On an ordinary day, Dylan Porter would have stayed at school after the final bell. He’d do some homework, visit with some friends, and get ready for wrestling practice. But on this chilly day in December, he decided to swing by home. It felt like an ordinary day.
“I walked in the front door,” said Dylan, “and everything seemed normal.” He walked inside, plopped down his book bag, and smiled at his younger sisters who were playing on the living room floor. As he rounded the corner to the kitchen, he had no idea what awaited him.
Earlier that day, Dylan’s mom, Kimberly, was replacing faceplates on the living room’s electrical outlets. Before she started, she’d cut off the breakers. Confident that the outlets were safe, she began replacing them one by one. She didn’t know that one outlet was aligned on a different circuit. The outlet was still live.

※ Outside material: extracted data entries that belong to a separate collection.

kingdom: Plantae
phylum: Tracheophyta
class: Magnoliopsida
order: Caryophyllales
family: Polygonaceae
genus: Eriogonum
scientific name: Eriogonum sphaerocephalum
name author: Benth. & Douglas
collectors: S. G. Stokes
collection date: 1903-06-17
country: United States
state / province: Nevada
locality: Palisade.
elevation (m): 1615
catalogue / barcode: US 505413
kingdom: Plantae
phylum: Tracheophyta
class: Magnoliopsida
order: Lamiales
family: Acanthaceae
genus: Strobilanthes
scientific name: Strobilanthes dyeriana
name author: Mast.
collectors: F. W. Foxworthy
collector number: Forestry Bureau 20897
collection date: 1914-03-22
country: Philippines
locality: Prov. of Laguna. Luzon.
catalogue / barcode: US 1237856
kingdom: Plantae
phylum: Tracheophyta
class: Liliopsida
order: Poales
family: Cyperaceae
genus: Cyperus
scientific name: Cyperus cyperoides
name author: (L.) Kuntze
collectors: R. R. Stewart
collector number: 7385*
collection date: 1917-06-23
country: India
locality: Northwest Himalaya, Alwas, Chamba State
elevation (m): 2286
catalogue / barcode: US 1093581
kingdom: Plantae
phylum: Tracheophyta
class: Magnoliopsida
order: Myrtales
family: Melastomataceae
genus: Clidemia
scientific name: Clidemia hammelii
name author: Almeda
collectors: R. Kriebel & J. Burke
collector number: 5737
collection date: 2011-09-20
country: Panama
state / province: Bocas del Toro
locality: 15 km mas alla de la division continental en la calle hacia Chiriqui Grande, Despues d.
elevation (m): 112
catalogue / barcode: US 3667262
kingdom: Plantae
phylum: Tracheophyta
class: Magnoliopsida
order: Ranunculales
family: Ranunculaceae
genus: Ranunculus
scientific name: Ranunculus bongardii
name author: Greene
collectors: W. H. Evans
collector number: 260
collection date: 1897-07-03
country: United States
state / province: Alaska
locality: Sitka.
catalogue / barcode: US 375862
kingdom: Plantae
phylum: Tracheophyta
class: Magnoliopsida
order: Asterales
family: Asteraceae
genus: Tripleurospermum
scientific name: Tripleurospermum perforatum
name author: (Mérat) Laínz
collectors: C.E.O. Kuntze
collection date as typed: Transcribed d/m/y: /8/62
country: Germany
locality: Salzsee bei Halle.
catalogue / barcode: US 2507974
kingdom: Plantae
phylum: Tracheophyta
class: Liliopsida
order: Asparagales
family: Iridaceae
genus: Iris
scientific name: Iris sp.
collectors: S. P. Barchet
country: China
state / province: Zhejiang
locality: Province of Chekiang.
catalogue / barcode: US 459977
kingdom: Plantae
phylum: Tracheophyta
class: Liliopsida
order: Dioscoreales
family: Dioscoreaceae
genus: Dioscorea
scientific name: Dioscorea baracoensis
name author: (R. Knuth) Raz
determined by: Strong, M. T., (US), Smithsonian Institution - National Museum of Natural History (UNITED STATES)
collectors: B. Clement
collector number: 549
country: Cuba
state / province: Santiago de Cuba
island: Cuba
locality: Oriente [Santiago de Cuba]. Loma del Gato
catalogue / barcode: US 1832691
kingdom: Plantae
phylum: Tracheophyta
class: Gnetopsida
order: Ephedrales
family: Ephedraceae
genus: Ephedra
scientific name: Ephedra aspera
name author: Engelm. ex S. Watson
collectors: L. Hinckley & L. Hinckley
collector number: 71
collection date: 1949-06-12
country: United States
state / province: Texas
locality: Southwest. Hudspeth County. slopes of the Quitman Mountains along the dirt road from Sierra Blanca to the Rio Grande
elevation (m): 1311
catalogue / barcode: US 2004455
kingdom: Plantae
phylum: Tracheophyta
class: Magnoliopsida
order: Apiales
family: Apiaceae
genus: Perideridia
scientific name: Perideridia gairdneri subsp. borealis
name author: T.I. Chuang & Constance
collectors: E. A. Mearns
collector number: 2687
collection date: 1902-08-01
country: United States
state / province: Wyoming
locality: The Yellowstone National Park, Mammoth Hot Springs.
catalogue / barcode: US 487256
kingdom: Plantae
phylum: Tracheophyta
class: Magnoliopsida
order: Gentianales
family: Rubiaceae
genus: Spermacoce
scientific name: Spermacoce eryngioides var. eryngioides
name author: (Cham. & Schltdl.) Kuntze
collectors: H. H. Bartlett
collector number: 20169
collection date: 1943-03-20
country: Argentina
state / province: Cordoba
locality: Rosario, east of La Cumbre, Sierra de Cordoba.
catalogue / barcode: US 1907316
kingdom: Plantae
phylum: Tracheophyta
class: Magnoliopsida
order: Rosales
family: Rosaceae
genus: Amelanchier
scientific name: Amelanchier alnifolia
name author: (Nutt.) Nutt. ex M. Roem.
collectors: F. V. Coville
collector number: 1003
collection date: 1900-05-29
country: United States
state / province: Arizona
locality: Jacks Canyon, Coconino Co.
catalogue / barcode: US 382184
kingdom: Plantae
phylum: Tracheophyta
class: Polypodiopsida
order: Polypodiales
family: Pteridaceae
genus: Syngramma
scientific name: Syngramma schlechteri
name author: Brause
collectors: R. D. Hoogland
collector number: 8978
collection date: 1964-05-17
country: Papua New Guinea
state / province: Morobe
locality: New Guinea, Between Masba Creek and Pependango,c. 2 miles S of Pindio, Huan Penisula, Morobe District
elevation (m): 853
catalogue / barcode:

“When I got shocked,” said Kimberly, “it wasn’t like the movies. There were no sparks. I didn’t go flying across the room.” Kimberly has no memory of what happened next.
That afternoon, Dylan rounded the corner into the kitchen and saw Kimberly sprawled on the kitchen floor, unconscious. Her lips had turned blue.
He immediately picked up the phone and dialed. The 911 operator answered Dylan’s call and put out at dispatch for emergency personnel. The responder closest to Dylan’s home was shopping at Bi-Mart. Her name was Tressa Miller.
By coincidence, Tressa had trained Dylan in CPR three weeks earlier at Elmira High. Tressa is one of several community-safety experts supported by FireMed. FireMed protects members from expensive ambulance or helicopter trips to the emergency room. Membership dues overflow to fire stations, paramedics, and 911 responders like Tressa.
When Tressa arrived at the scene, she found Dylan keeping his mother alive in the kitchen using the skills Tressa had taught him at Elmira High.
After the emergency, life returned to normal. Kimberly recovered. Dylan returned to school.
Then the stories began to circulate and Dylan was celebrated as a hero. Friends clapped him on the back. Admiring teachers praised his deed. In April, the Lane Fire Authority recognized Dylan for a distinguished service award.
You might think Dylan would be eager to celebrate his bravery. Not so. Dylan felt reluctant about receiving all the praise. Having his mom live, he said, was enough of an award.